▸ Exercise instructions
(a) According to the book review, why does Nola want a break from everything being about her sister Song?
(b) Extend the book review beyond its final sentence, keeping its voice and point of view.

▸ Excerpted passage
******
While on her way to her summer job in Maine, Nola quickly becomes friends with the girl next to her on the bus, Carly. Nola doesn’t think too much of it when Carly later joins her at her job for the summer. But then she starts acting weird and Nola has to start questioning their friendship and if it was ever as perfect as she thought it was.

I give this book 3.5 stars (out of five). I really like this book, it was really realistic, had good characters and a relatable plot. The book follows Nola as she gets her first ever waitressing job away from home for a summer. Although she loves her family, she feels like her little sister Song (who is 13 and has cancer) is the only thing her parents care about. Obviously she loves her sister but she just needs a break from everything being about her (this is reasonable since almost her entire life has been looking after Song and she wants like two months to focus on herself and try being a normal teenager for a bit).

On the bus ride from Boston to Maine Nola makes unlikely friends with this really cool girl named Carly and they talk the entire bus ride, they exchange numbers and go on their ways (Carly is a babysitter also working a summer job in Maine). Nola gets a ride to the beach side hotel she’ll be serving and living in and once there she gets settled in. Her roommate happens to be a particularly interesting girl named Britney and Nola finds out that she’s pregnant and doesn’t know what to do about it.

While she’s on the phone with Carly she lets slip that her roommate is pregnant and really shouldn’t be working there. Carly proceeds to use that information to get Britney fired and take her job. Nola is surprised and delighted to see Carly again, she’s social and a natural friend to everyone while Nola is awkward and kind of shy. When they’re together everyone loves them, even the guests know them as best friends.

But that all changes as Carly starts acting less and less like a friend and more and more like competition. She starts often being mean to Nola, sharing her secrets, controlling and manipulating her, trying to take over her life and be her. Going so far as to go after the guy Nola likes, getting the exact same haircut as her and messaging Song, trying to make her hate Nola and take her from Nola; not even caring if she seriously hurts Song.
******
▸ Data under study
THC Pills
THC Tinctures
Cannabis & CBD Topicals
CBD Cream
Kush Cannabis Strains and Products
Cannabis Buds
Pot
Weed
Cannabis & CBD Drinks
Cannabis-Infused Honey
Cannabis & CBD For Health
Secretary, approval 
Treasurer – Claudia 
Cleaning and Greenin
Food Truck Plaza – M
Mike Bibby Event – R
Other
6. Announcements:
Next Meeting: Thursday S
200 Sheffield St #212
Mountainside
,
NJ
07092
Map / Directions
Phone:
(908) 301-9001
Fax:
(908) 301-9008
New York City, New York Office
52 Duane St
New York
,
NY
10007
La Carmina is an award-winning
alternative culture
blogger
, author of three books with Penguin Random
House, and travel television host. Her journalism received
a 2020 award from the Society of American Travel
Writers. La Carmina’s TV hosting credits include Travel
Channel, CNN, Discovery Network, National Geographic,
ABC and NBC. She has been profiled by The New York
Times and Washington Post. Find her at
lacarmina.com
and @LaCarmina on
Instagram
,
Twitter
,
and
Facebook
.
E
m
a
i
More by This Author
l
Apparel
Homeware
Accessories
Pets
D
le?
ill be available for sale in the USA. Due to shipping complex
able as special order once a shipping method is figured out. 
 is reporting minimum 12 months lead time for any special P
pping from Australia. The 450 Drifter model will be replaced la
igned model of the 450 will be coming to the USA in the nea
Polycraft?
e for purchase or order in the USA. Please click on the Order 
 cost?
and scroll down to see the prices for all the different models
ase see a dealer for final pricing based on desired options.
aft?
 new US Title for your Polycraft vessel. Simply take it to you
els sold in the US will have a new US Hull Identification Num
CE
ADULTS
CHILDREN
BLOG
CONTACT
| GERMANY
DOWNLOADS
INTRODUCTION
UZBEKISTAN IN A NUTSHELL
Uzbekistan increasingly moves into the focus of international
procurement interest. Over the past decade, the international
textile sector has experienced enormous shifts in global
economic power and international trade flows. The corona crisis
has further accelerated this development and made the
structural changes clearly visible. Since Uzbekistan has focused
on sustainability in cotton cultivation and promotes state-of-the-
******
▸ Answers to the tasks
(a) Almost her entire life has been spent looking after Song, who is 13 and has cancer. She wants about two months to focus on herself and try being a normal teenager for a while.

(b)
[Major spoiler warning, skip to the last paragraph to avoid them]

All those things happen throughout the summer and Nola ends up having to leave early, because Carly convinced Song to come to Maine and lie to her parents to visit them. But when she gets there Carly pushes her off a cliff into the ocean even though she has cancer and can’t swim. Song has to go home and to the hospital and Nola goes with them.

One thing I really, really loved was the ending. Nola basically accepts that Carly was almost like a hermit crab, looking to find someone else to be and that even though she doesn’t really know who she is or who she wants to be with each new decision she makes, she’s given a chance to learn what it means to be her, and Carly gave her that chance. And I think that’s a great perspective to have looking at her situation and what happened, and that mindset actually helped me in my own experiences.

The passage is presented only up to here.